Cette manifestation à Jésus lors de son baptême présente quelque analogie avec les vocations de prophètes. Dans celles-ci, Dieu définit de même la mission et le message de son envoyé, il revêt celui-ci de son Esprit. Mais la mission, le message de Jésus sont uniques : il est le Fils. Et à la différence des prophètes, il n'est même pas question de sa réponse, encore moins de ses objections.

2 - 2 - 2 : La généalogie de Jésus (3, 23-38)

Suivant l'usage de la bible, Matthieu présente une généalogie de Jésus au début de son livre. Luc en place une, mais seulement au chapitre 3. Cette différence a un sens. Nous y reviendrons. La généalogie de Matthieu est descendante : d'Abraham à Jésus en passant par David et tous les rois de Juda. Celle de Luc est ascendante : elle remonte de Joseph à Abraham, et jusqu'à Adam, sans nommer d'autre roi que David. Elle rencontre cependant celle de Matthieu sur les noms de Salathiel et de Zorobabel. La généalogie de Matthieu est construite sur trois séries de deux fois sept noms, celle de Luc sur onze fois sept noms, ce qui est un assez bon indice de l'origine sémitique de ces deux généalogies.

Dans le monde de la bible, les généalogies ne visent pas d'abord à donner la liste exacte et complète des ancêtres.
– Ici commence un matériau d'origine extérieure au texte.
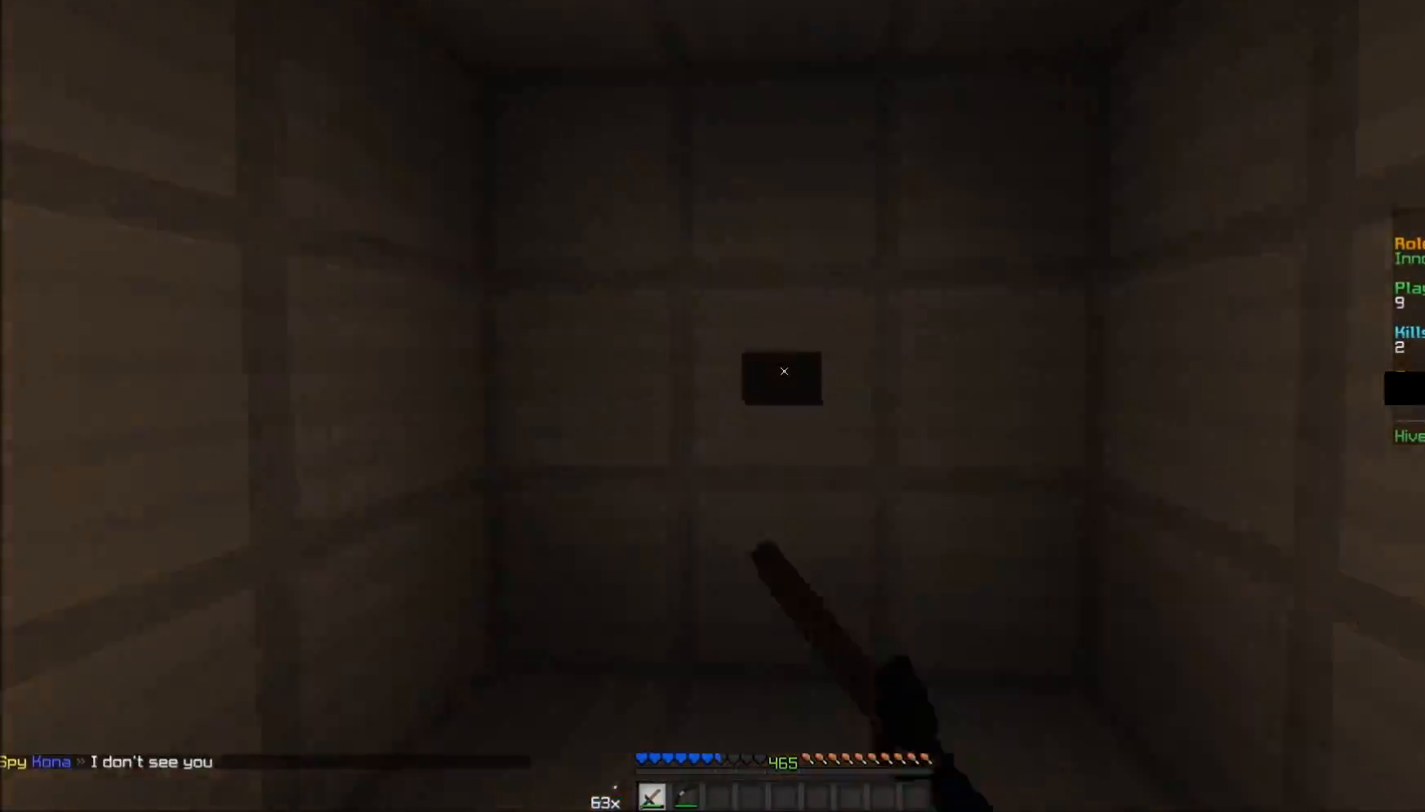
{"keys": ["s"], "mouse": [], "events": [[483, "s", "down"]]}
Leur but avant tout est de fonder le droit à la possession d'une terre, au statut sacerdotal, à la légitimité dynastique. Leur rédaction est souvent artificielle comme le montre l'étude de 1 Chroniques 1-9. Dans le cas de Jésus, il est clair qu'on ne l'a pas cru fils de David parce qu'il avait une généalogie : on lui a cherché des généalogies parce qu'on le regardait comme fils de David. Voir Romains 1, 3-4.
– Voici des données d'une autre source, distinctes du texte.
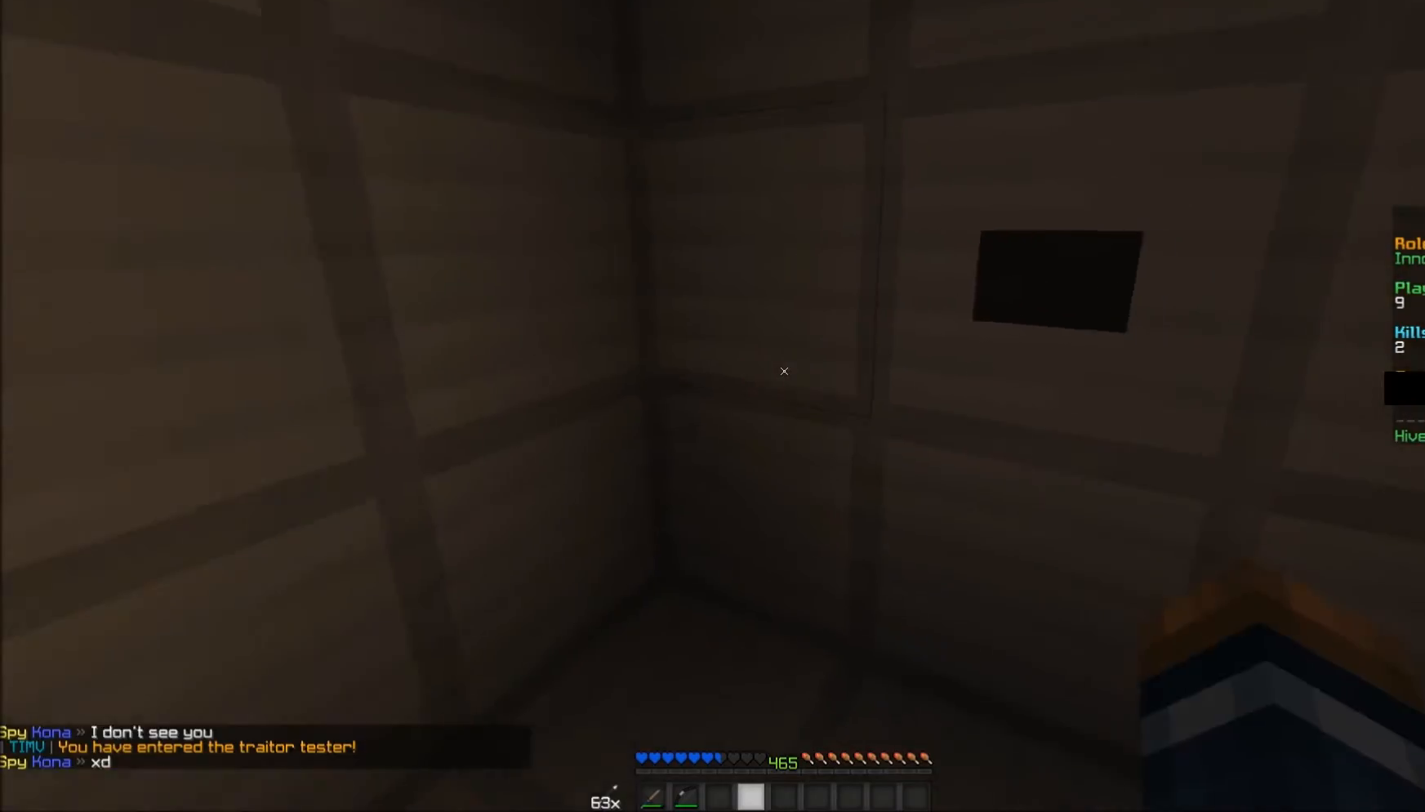
{"keys": ["s"], "mouse": [], "events": [[283, "d", "down"], [433, "d", "up"]]}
Luc utilise donc ici sans doute un document juif. Il y a probablement ajouté lui-même les listes de noms de Thara à Adam, car c'est le seul passage de sa généalogie qui suive le texte de la Bible grecque (Genèse 5, 1-32 et 11, 10-25). Cette addition est significative : tandis que la liste de Matthieu situe Jésus uniquement à l'intérieur du peuple d'Israël, celle de Luc marque son rattachement à toute l'humanité. L'absence des rois entre Salathiel et David doit être imputable à la source de Luc, mais elle répond bien à sa réticence devant les royautés de ce monde. Peut-être faut-il rapprocher ce trait de la présence de plusieurs noms de prophètes : Elie, Amos, Nahum, Nathan. La liste ne situerait-elle pas Jésus dans la lignée des prophètes plutôt que dans celle des grands de ce monde ? En tout cas, sa finale, qui rattache Adam à Dieu, juste après que Jésus a été déclaré Fils de Dieu, situe Jésus en face du premier homme comme un second Adam, thème paulinien que reprend ici Luc.

A cette place chez Luc, la généalogie de Jésus semble définir sa situation vis-à-vis des hommes après que la parole divine, à son baptême, a défini sa relation avec Dieu : il est le nouvel Adam, le prototype d'une humanité nouvelle.

2 - 2 - 3 : La tentation de Jésus (4, 1-13)

 Les trois évangiles synoptiques placent la tentation de Jésus entre son baptême et le début de sa mission. Ils y montrent la victoire initiale du Maître sur la puissance du Mal, le fondement de ses exorcismes et de ses miracles ultérieurs.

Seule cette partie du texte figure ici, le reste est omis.